Kroatisches Gericht ordnet U-Haft für ukrainischen Taucher im Nord-Stream-Verfahren an
Ein Gericht in Kroatien hat Untersuchungshaft für den ukrainischen Taucher Vladimir Z. angeordnet, der im Zusammenhang mit den Anschlägen auf die Nord-Stream-Pipelines festgenommen wurde. Die Richterin begründete die Entscheidung mit Fluchtgefahr und der bevorstehenden Auslieferung an Deutschland.
Im Zusammenhang mit den Anschlägen auf die Nord-Stream-Pipelines hat ein Gericht in Kroatien Untersuchungshaft für den ukrainischen Taucher Vladimir Z. angeordnet. Das Gericht in Pula teilte am Donnerstag mit, eine Richterin habe wegen Fluchtgefahr die U-Haft mit Blick auf seine Auslieferung an Deutschland verfügt. Zuvor war der 1979 geborene Mann von einem Staatsanwalt vernommen worden.
Die kroatische Polizei hatte Z. am Mittwochmorgen in einem Hotel in Pula auf Grundlage eines Europäischen Haftbefehls festgenommen. Die Behörden machten zunächst keine näheren Angaben zu den Umständen. Nach Informationen des Onlineportals für Justiznachrichten „Legal Tribune Online“ erfolgte die Festnahme am Set des Films „Snake Island“ des US-Regisseurs Doug Lima, in dem die Hollywood-Stars Adrien Brody und Sean Penn mitspielen. Dem „Spiegel“ zufolge soll Z. das Filmteam beraten haben. Die Nachrichtenagentur AFP konnte diese Angaben zunächst nicht unabhängig überprüfen.

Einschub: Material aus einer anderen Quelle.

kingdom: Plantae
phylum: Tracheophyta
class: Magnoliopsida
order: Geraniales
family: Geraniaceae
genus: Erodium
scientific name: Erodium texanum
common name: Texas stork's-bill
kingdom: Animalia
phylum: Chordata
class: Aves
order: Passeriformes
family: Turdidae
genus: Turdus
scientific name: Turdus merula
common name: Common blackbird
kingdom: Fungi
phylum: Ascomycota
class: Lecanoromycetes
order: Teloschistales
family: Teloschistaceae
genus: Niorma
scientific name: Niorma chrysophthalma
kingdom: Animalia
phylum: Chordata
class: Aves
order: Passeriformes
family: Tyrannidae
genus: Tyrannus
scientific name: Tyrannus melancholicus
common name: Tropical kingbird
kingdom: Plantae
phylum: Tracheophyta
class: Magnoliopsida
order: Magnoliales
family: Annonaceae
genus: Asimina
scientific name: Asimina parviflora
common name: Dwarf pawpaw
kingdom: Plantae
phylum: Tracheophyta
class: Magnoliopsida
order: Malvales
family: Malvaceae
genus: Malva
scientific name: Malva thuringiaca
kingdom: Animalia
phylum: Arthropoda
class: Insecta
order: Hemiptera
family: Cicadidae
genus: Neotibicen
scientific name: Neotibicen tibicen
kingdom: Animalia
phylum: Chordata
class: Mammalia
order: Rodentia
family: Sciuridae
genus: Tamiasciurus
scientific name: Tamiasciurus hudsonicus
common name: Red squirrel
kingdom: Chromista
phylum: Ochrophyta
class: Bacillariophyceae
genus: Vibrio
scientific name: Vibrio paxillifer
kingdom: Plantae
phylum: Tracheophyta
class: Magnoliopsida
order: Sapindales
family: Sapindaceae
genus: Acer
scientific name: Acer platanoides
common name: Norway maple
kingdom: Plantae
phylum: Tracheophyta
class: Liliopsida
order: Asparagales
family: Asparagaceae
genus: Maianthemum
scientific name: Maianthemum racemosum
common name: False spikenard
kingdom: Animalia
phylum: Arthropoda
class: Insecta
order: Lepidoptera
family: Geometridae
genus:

Die Bundesanwaltschaft verdächtigt Z., vor vier Jahren zusammen mit anderen Tauchern die Sprengsätze an den Gasleitungen in der Ostsee angebracht zu haben. Gegen ihn besteht der dringende Tatverdacht des gemeinschaftlichen Herbeiführens einer Sprengstoffexplosion, der verfassungsfeindlichen Sabotage sowie der Zerstörung von Bauwerken. Bereits vor einem Jahr war der Mann in Polen festgenommen worden. Ein polnisches Gericht verweigerte jedoch seine Auslieferung nach Deutschland, woraufhin er zunächst wieder auf freien Fuß kam.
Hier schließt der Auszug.